Car la réalité n’est pas conforme à la fiction libertaire des représentants autoproclamés de la jeunesse. Selon un sondage CSA, 87 % des 15-18 ans pensent que l’autorité est quelque chose de « positif », 52 % d’entre eux pensent que leurs parents « n’ont pas assez d’autorité », 66 % font le même constat au sujet de leurs enseignants et 38 % pensent que, « pour exercer une bonne autorité », leurs parents devraient « rappeler de grands principes comme le bien et le mal ».

Selon une étude britannique, « des centaines de milliers [de jeunes] à travers l’Europe se tournent vers les mouvements populistes (…) inquiets de l’érosion de leur identité culturelle et nationale ». Un tiers d’entre eux a moins de vingt ans. Sachez qu’en Autriche, pays que vous évoquez dans votre article, pour leur première participation électorale en 2008, 40 % des moins de 18 ans avaient voté pour le FPÖ et 10 % pour son rival le BZÖ. Ainsi, la moitié de ces primo-votants a plébiscité la défense de l’identité autrichienne. En France, si nous n’avons pas de chiffres pour les moins de 18 ans, personne ne peut ignorer le “carton jeune” de Marine Le Pen. Évidemment, ce n’est pas le Front national qui importe, mais ce que la jeunesse française souhaite exprimer à travers ce vote : la peur légitime de voir leur pays disparaître sous les flots de l’immigration-invasion.

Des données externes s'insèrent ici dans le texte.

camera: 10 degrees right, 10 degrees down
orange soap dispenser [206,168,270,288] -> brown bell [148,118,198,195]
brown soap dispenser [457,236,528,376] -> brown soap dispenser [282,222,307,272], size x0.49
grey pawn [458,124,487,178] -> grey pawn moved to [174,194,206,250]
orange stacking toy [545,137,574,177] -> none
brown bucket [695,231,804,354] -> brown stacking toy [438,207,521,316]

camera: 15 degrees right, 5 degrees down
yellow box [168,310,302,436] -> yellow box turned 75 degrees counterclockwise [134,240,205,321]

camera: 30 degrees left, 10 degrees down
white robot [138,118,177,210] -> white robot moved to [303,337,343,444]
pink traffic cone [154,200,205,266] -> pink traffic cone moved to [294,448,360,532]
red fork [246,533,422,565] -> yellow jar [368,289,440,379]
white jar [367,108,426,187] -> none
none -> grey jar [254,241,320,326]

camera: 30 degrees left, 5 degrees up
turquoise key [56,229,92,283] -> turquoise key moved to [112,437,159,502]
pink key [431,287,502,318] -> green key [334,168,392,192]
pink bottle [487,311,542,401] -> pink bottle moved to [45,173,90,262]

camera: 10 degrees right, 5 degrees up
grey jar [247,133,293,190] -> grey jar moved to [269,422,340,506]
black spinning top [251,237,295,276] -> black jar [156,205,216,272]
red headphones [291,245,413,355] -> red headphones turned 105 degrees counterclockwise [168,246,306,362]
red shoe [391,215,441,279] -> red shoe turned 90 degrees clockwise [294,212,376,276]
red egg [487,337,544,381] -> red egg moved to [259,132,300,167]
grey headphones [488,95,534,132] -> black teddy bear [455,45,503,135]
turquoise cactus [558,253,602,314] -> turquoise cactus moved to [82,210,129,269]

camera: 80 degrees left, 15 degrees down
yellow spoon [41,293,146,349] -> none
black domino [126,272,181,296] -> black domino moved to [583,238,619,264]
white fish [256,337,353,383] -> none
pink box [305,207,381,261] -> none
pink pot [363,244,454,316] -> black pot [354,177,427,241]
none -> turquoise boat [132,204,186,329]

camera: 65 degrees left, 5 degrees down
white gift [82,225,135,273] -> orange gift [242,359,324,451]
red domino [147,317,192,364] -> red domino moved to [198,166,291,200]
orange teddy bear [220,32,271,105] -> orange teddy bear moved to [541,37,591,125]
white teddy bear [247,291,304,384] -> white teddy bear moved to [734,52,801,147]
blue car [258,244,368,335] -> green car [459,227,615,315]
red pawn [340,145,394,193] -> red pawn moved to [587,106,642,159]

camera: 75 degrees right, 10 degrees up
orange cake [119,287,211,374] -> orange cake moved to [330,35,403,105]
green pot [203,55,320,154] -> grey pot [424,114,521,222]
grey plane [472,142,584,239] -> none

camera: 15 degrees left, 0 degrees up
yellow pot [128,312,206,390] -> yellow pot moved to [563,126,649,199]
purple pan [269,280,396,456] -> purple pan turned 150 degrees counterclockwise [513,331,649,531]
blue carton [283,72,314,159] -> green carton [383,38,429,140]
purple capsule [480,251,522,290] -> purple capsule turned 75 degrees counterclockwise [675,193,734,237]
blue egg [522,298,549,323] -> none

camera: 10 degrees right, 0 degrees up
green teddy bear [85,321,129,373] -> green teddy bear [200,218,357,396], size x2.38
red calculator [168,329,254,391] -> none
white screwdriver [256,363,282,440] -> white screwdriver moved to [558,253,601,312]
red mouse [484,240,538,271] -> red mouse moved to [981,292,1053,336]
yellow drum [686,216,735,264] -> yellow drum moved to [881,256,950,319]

À l’inverse, nous explique Christophe Guilluy, les seniors sont « un frein à l’expansion des mouvements populistes européens »… Et à toute forme de changement par ailleurs. Car leur comportement électoral est fondamentalement conservateur : c’est la prime au « plus expérimenté », c’est-à-dire aux oligarques de la scène politique. Or, ils sont un tiers des votants. Cela pose une sérieuse question de morale démocratique : est-il normal que le bulletin de vote d’un retraité pèse plus lourd que celui d’un jeune dont la vie reste à bâtir ? On invoque souvent le prétendu manque de maturité des moins de 18 ans : est-il plus marqué que celui des seniors qui empêchent toute réelle alternance alors que, depuis quarante ans et sans succès notoire, les politiques se suivent et se ressemblent ? Un apprenti boucher est-il moins conscient des réalités sociales qu’un retraité de l’Éducation nationale, qui bénéficia toute sa vie d’un statut privilégié ?

Le droit de vote à 16 ans n’est pas un privilège jeuniste, c’est un rééquilibrage des pouvoirs. Une réappropriation légitime de notre destin confisqué par la gérontocratie au pouvoir.